Zuständig für die Führung der Internet-Krieger wird das Cyberkommando der Bundeswehr sein, das Verteidigungsministerin Ursula von der Leyen am gestrigen Mittwoch in Bonn in Dienst stellte.

Dem Kommando, das nahe der neuen Zentrale des zivilen Bundesamtes für Sicherheit in der Informationstechnik (BSI) angesiedelt ist, werden zunächst 260 Soldaten angehören. Bis 2021 sollen ihm nach und nach weitere 13.500 Soldaten und 1500 zivile Mitarbeiter unterstellt werden. Eine ihrer Hauptaufgaben wird der Betrieb und Schutz der Bundeswehr-IT sein, die zu den grössten Computernetzen in Deutschland zählt und damit staatliche wie private Hacker anzieht. Allein in den ersten neun Wochen des Jahres seien die Bundeswehr-Rechner mehr als 284.000 Mal Ziel von Cyber-Attacken gewesen, sagte der Chef des Cyber-Kommandos, General Ludwig Leinhos.

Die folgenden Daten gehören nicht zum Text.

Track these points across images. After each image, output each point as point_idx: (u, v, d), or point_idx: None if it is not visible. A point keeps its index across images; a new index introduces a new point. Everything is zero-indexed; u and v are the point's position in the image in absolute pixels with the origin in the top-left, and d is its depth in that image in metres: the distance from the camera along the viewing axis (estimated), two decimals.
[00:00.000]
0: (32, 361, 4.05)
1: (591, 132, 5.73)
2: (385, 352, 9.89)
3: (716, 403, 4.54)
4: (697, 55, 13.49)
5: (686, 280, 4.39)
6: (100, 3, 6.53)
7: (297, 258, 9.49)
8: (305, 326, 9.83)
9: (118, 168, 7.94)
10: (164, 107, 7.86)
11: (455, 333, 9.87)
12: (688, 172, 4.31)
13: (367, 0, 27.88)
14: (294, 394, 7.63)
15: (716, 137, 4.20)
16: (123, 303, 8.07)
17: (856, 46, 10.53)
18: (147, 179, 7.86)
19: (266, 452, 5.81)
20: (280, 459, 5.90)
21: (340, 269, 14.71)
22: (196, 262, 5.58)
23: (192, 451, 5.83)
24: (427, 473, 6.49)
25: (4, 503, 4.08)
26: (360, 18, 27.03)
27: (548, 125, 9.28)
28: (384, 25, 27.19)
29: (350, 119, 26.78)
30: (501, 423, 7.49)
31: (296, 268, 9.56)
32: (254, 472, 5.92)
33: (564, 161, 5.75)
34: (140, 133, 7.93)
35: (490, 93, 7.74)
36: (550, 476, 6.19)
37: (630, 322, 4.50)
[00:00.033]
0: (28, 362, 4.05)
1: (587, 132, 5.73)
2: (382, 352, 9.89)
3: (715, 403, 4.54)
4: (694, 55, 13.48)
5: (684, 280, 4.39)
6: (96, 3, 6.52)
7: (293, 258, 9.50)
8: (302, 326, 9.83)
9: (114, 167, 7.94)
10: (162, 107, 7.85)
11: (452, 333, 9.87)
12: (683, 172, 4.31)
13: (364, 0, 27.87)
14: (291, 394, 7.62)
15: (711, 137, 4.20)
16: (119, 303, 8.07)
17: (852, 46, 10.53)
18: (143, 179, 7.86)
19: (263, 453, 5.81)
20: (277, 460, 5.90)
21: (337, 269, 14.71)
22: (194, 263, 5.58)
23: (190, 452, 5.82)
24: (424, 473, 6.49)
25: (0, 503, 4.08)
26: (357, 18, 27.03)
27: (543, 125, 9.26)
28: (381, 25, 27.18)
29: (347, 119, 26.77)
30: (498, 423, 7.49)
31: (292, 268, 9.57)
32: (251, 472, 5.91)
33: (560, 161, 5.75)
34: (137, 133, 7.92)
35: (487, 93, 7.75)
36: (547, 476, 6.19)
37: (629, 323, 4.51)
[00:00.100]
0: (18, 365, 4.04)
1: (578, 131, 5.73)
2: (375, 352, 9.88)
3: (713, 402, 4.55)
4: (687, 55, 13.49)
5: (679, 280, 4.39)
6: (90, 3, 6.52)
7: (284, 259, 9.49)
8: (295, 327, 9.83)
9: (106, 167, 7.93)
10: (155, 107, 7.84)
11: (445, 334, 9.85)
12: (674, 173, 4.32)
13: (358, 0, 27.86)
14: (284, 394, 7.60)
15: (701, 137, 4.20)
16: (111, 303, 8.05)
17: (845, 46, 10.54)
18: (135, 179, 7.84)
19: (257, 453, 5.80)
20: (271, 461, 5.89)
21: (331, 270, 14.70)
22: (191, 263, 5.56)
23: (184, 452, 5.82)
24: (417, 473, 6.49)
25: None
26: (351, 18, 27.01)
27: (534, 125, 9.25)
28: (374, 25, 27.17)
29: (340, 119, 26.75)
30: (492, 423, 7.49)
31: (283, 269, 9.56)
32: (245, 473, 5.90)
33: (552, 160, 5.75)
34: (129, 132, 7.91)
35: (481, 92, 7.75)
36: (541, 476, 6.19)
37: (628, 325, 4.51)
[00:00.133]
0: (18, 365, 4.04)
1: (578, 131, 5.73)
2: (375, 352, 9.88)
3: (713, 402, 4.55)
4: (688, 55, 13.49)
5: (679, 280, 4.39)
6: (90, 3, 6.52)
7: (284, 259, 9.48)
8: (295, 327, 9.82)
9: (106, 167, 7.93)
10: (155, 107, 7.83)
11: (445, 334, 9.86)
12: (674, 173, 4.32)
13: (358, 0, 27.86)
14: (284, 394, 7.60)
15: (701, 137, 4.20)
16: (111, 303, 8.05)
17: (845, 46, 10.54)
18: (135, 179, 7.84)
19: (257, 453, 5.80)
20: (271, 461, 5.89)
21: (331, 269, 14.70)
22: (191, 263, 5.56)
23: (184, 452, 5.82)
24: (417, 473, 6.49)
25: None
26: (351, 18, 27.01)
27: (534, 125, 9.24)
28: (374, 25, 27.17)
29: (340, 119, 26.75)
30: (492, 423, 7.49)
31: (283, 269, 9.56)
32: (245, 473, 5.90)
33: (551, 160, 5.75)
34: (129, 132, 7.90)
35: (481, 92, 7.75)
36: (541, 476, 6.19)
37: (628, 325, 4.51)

Nur etwa 60 von Leinhos' Leuten werden zur operativen Einheit gehören, die mit einem entsprechenden Bundestagsmandat Cyberattacken fahren kann. Der Rest setzt sich aus IT-Experten zusammen, die heute über die ganze Truppe verstreut sind. Zudem werden weitere Einheiten zur Informationsgewinnung dem neuen Kommando unterstellt. Noch fehlt es allerdings an ausreichend IT-Personal. Um an die auch in der Industrie heiss begehrten Experten zu kommen, ist die Bundeswehr inzwischen sogar bereit, Abstriche bei den sonst üblichen Voraussetzungen zu machen. Man müsse über den Umgang mit Studienabbrechern nachdenken – und über die Anforderungen an die Fitness der Bewerber.

Im Falle einer gross angelegten Cyberattacke auf die Infrastruktur in Deutschland wäre nach Aussage von Experten allerdings nicht die Bundeswehr am Zuge, da es sich nicht um einen Angriff mit physischer Gewalt handelt, sondern das Bundesinnenministerium. Kann die Bundesregierung die Attacke einem Staat zuordnen – wie Russland im Falle des Angriffs auf den Bundestag – ist sie zu Gegenmassnahmen berechtigt.